And Maybe New Protections
by Yareth Rosen
(Editor’s note: This article is reprinted from Alaska Beacon under a Creative Commons license and edited for space and style. alaskabeacon.com)
Scientists were on the water last summer gathering information about a once-mysterious habitat—the large and varied gardens of colorful corals that cover parts of the Alaskan seafloor. What they learn could prompt new restrictions for commercial seafood harvests.
Though often associated with tropical locations, corals and associated sponges are also important features of Alaska’s marine ecosystem. Some of the state’s sites are believed to hold the world’s most diverse and abundant deep-sea coral and sponge communities, according to the National Oceanic and Atmospheric Administration. And like their tropical counterparts, Alaskan corals are vulnerable to disturbances—from bottom-scraping trawl nets, climate change, and ocean acidification.
In the Gulf of Alaska, a NOAA research cruise that uses remotely operated vehicles and underwater cameras followed a separate but complementary research cruise by the environmental organization Oceana that surveyed corals in the waters around Kodiak Island. In addition to identifying locations of corals, both teams studied the risks they face.
“The overarching goal is to conserve and protect unique habitats,” project lead Christina Conrath of NOAA’s Alaska Fisheries Science Center, said. “The first step is learning where important habitats are and how important they are to supporting fish and the ecosystem.
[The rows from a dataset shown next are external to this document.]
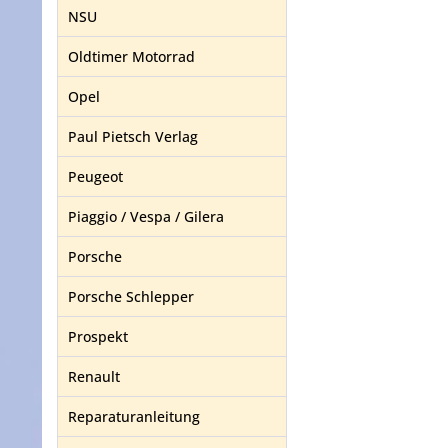
NSU
Oldtimer Motorrad
Opel
Paul Pietsch Verlag
Peugeot
Piaggio / Vespa / Gilera
Porsche
Porsche Schlepper
Prospekt
Renault
Reparaturanleitung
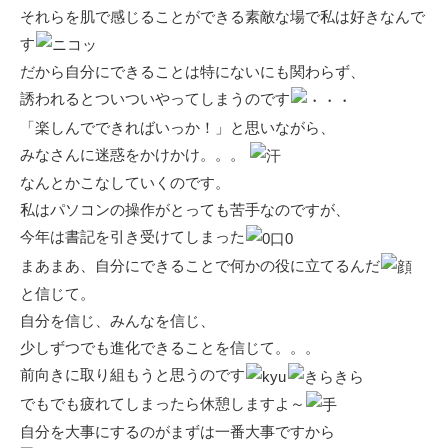
それらを肌で感じることができる素敵な場で私は好きなんで
す
だから自分にできることは特にないにも関わらず、
誘われるとついついやってしまうのです
「楽しんでできればいっか！」と思いながら、
みなさんに迷惑をかけかけ。。。
なんとかこなしていくのです。
私はパソコンの操作がとっても苦手なのですが、
今年は書記を引き受けてしまった
まあまあ、自分にできることで何かの役に立てるんだ
と信じて。
自分を信じ、みんなを信じ、
少しずつでも進化できることを信じて。。。
前向きに取り組もうと思うのです
でもでも疲れてしまったら休憩しますよ～
自分を大事にするのがまずは一番大事ですから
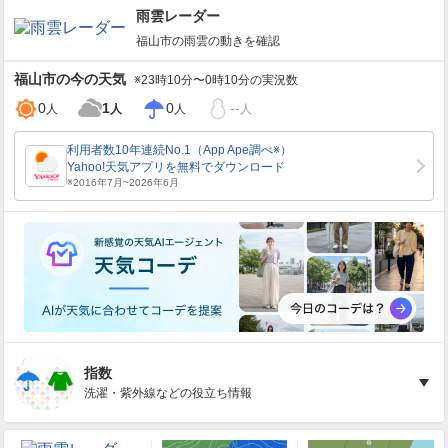
雨雲レーダー
福山市
の雨雲の動きを確認
福山市
の今の天気
※23時10分〜0時10分の実況数
0
1
0
--
人
人
人
人
指数
洗濯・紫外線などの役立ち情報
That’s what we’re doing now.”
“People are still always amazed that there are large colorful corals existing here in Alaska in these deep cold waters,” said Oceana scientist Jon Warrenchuk, who led his organization’s expedition.
Knowledge about Alaska’s corals—and their vulnerabilities—is relatively new. Until the early 2000s, most information came from pieces of coral caught in those nets. Surveys by special underwater vehicles began to present a fuller picture starting in 2002.
NOAA’s national coral program conducts regional research by rotation. It is now Alaska’s turn in the rotation, with work that started in 2020 and is expected to run through this year. Planned survey areas include the eastern Bering Sea as well as the Gulf of Alaska.
A primary task of last year’s NOAA cruise in the Gulf of Alaska was to get underwater camera footage to verify the locations of corals that have been previously estimated and predicted by models.
Another task was to retrieve plates deposited on the seafloor in 2013, during the last coral survey there, to see what has grown on them. The objective was to gather data about coral growth patterns and possible impacts from climate change and ocean acidification, NOAA said.
Fishing impacts were discovered during the Oceana cruise, conducted in May around Kodiak Island, including some sites that may have never been photographed before. Survey sites included areas that have historically been used for trawling. In many of those sites, the Oceana team found damage, Warrenchuk said. “We saw in those flat hard-bottom areas, coral rubble and broken corals.”
Oceana planned to present its findings to the North Pacific Fishery Management Council, the panel that manages commercial fishing in federal waters off Alaska, he said.
The council has imposed coral protections in the past. In 2005, it banned seafloor-contacting trawling in some areas of the Aleutians known to have high densities of corals. But the council in 2015 declined to make similar rules to protect habitats in the eastern Bering Sea’s deep Pribilof Canyon, despite research showing that it is a hotspot of corals and sponges and despite an organized advocacy campaign for a trawling ban there.
Warrenchuk said he hopes the council will expand coral protections once Oceana and NOAA present findings from the cruises.
He likened the deep-sea cold-water coral beds to old-growth forests, which are also rich and diverse ecosystems. “They’re quite striking and beautiful,” he said, noting that Gulf of Alaska corals can grow to five or six feet in height. “The least we could do is not knock them over,” he said.